Time-Frequency Fault Feature Extraction for Rolling Bearing Based on the Tensor Manifold Method

1Institute of Vibration Engineering, School of Mechanical Engineering, Dalian University of Technology, Dalian 116024, China
2School of Mathematical Sciences, Dalian University of Technology, Dalian 116024, China
3Institute of Microelectromechanical Systems and Precision Engineering, School of Mechanical Engineering, Dalian University of Technology, Dalian 116024, China

Received 2 May 2014; Revised 20 June 2014; Accepted 10 July 2014; Published 4 August 2014

Academic Editor: Weihua Li

Copyright © 2014 Fengtao Wang et al.

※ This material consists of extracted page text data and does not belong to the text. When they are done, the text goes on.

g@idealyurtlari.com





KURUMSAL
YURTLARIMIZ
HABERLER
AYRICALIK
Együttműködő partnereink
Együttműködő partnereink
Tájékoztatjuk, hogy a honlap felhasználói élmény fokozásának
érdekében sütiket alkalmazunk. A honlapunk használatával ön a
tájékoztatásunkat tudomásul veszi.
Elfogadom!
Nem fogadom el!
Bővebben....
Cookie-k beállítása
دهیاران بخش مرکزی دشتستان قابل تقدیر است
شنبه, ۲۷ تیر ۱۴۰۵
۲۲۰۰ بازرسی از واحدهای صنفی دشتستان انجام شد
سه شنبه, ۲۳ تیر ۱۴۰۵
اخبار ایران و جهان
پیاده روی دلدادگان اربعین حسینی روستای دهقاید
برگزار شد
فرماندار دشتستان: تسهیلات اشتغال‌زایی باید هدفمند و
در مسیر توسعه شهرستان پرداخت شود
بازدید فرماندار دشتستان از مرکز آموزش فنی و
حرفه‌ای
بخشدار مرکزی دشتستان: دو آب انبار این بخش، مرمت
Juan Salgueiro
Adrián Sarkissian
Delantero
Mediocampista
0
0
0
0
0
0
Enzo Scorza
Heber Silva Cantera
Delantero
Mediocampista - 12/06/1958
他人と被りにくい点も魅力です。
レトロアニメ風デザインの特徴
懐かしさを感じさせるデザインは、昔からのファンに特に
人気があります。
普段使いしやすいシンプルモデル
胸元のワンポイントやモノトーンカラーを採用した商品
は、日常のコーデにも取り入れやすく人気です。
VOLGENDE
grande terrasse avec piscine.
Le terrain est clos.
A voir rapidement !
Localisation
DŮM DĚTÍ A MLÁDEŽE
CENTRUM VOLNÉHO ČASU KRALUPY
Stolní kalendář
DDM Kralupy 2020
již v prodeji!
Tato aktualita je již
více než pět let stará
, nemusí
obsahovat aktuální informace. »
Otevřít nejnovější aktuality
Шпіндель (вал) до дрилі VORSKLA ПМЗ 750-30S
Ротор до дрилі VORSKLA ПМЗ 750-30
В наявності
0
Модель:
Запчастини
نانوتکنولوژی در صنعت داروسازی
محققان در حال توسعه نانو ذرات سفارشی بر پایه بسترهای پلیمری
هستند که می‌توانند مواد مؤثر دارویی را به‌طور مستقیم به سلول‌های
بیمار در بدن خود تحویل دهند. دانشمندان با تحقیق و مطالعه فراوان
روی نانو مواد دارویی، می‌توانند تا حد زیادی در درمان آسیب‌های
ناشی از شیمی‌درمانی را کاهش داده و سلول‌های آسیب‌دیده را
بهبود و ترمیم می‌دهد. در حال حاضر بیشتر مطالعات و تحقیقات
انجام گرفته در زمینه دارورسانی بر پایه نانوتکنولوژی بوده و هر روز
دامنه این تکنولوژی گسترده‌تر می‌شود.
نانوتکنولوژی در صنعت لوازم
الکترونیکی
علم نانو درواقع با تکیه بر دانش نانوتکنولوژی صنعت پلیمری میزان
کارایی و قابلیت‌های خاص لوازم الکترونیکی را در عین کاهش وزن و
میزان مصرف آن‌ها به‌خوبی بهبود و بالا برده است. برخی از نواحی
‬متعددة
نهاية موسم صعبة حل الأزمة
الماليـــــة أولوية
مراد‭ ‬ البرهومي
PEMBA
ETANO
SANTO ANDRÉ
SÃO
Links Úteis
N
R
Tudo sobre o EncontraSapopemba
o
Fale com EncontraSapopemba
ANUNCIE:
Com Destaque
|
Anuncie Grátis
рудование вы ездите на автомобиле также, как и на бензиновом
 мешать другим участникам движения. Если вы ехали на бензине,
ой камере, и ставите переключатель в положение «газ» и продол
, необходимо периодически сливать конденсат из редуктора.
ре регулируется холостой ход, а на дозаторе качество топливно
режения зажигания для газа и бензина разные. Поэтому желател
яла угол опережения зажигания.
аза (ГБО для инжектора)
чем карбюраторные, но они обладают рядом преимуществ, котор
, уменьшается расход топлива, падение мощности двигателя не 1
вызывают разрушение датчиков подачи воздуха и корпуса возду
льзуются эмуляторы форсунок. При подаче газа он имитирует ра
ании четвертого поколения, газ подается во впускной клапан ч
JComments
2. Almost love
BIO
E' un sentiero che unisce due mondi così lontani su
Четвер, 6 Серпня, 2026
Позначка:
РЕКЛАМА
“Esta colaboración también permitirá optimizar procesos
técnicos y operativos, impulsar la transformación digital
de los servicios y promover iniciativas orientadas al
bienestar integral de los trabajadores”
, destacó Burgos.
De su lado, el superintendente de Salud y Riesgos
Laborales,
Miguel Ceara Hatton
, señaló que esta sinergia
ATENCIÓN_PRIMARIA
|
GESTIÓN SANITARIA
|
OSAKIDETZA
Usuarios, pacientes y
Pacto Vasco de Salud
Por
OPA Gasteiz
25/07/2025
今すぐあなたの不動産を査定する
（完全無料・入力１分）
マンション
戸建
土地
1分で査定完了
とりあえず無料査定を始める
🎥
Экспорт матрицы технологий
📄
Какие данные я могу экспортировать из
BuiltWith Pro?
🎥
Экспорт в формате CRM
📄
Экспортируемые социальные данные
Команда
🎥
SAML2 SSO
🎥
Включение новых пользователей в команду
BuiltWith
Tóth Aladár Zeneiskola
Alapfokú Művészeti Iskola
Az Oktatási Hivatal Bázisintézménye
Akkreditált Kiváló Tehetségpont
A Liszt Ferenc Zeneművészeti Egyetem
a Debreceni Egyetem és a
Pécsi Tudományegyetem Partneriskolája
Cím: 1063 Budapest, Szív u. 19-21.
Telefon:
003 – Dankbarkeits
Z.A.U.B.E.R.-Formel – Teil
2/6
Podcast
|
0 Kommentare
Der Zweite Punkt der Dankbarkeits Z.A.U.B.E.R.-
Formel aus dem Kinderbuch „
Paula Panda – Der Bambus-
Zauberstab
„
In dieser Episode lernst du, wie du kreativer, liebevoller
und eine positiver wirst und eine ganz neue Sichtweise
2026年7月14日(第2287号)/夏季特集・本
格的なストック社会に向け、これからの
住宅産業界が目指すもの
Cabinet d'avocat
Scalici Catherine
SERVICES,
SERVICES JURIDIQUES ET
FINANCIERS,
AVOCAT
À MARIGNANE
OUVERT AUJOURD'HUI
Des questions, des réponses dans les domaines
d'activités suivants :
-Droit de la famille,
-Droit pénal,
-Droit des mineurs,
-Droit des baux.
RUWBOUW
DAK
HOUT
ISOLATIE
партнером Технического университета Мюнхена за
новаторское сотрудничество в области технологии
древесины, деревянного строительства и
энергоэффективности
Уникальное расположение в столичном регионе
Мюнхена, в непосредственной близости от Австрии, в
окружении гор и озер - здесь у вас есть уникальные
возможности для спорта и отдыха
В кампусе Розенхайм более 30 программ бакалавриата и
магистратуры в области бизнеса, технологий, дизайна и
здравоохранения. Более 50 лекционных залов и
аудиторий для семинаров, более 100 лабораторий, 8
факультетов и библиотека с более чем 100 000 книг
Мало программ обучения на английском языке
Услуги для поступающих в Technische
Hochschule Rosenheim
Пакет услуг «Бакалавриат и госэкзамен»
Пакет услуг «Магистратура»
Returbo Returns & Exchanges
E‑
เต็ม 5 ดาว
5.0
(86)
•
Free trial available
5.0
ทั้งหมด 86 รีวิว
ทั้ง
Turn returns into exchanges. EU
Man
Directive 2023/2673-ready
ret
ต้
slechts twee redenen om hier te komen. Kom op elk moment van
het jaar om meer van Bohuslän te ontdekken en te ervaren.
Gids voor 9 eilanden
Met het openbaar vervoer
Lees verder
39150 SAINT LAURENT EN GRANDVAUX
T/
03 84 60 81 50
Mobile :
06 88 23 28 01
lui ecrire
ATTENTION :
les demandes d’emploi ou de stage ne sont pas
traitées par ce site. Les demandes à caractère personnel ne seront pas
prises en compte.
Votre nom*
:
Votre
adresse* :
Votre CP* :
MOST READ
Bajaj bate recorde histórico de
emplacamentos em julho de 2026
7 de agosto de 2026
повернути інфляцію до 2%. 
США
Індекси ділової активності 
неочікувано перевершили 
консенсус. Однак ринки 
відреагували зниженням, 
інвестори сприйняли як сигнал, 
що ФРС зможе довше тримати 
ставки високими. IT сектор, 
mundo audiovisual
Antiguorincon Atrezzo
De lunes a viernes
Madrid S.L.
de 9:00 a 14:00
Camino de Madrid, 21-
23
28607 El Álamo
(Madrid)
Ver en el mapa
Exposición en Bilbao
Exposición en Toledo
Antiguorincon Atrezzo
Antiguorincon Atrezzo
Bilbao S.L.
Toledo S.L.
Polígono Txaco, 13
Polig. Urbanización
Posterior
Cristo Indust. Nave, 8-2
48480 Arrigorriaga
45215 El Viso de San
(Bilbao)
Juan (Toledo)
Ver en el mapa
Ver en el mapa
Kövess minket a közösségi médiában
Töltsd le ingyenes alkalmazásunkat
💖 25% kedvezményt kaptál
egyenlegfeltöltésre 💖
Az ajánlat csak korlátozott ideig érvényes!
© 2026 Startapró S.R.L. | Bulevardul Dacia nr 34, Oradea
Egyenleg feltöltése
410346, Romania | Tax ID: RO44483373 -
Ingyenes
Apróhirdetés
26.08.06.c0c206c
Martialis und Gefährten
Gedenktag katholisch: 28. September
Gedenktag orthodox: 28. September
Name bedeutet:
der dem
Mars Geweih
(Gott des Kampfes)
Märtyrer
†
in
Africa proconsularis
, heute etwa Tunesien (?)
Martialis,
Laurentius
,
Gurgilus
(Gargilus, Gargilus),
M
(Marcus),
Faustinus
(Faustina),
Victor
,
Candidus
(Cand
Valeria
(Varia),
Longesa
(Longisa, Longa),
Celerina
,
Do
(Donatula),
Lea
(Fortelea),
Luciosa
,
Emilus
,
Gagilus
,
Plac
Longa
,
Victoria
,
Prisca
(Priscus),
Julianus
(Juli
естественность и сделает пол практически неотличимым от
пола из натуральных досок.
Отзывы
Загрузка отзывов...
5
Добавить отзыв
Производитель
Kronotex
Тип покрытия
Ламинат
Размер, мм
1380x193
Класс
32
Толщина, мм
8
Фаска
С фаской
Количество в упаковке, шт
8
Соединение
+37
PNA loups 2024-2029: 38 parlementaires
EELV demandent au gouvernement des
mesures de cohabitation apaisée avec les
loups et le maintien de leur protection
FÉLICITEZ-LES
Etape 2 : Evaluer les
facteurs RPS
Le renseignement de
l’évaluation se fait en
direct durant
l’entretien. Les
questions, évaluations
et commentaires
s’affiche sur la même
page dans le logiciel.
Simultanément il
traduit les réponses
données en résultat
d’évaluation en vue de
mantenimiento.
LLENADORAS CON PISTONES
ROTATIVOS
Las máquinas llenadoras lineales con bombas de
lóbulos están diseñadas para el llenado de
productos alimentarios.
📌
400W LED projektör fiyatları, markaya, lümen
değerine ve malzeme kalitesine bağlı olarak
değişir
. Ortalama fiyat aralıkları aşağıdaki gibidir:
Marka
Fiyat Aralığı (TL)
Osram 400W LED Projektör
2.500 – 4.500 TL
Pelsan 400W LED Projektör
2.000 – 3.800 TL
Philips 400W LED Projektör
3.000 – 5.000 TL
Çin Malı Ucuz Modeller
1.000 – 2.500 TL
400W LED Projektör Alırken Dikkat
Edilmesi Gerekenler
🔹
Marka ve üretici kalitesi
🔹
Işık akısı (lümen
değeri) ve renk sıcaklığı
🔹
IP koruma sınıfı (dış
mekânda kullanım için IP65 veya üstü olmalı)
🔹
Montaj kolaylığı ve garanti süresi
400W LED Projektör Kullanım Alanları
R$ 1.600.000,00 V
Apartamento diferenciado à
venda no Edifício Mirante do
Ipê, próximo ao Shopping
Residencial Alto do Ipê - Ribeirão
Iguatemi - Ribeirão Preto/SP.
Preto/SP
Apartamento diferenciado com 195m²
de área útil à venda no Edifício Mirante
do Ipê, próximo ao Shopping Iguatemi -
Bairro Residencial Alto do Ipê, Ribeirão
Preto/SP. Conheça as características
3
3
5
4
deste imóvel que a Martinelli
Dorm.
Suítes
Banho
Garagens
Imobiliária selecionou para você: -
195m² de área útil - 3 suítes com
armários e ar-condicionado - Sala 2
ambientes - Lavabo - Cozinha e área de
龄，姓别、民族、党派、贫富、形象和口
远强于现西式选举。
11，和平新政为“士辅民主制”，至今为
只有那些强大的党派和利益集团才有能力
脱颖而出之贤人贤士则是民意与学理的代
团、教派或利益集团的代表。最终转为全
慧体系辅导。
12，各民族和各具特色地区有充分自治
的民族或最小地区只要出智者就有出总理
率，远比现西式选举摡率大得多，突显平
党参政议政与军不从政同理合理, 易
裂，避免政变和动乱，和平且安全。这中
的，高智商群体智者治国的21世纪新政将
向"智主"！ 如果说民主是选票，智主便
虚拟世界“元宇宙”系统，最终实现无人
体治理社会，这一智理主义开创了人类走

This is an open access article distributed under the Creative Commons Attribution License, which permits unrestricted use, distribution, and reproduction in any medium, provided the original work is properly cited.

Abstract

Rolling-bearing faults can be effectively reflected using time-frequency characteristics. However, there are inevitable interference and redundancy components in the conventional time-frequency characteristics. Therefore, it is critical to extract the sensitive parameters that reflect the rolling-bearing state from the time-frequency characteristics to accurately classify rolling-bearing faults. Thus, a new tensor manifold method is proposed. First, we apply the Hilbert-Huang transform (HHT) to rolling-bearing vibration signals to obtain the HHT time-frequency spectrum, which can be transformed into the HHT time-frequency energy histogram. Then, the tensor manifold time-frequency energy histogram is extracted from the traditional HHT time-frequency spectrum using the tensor manifold method. Five time-frequency characteristic parameters are defined to quantitatively depict the failure characteristics. Finally, the tensor manifold time-frequency characteristic parameters and probabilistic neural network (PNN) are combined to effectively classify the rolling-bearing failure samples. Engineering data are used to validate the proposed method. Compared with traditional HHT time-frequency characteristic parameters, the information redundancy of the time-frequency characteristics is greatly reduced using the tensor manifold time-frequency characteristic parameters and different rolling-bearing fault states are more effectively distinguished when combined with the PNN.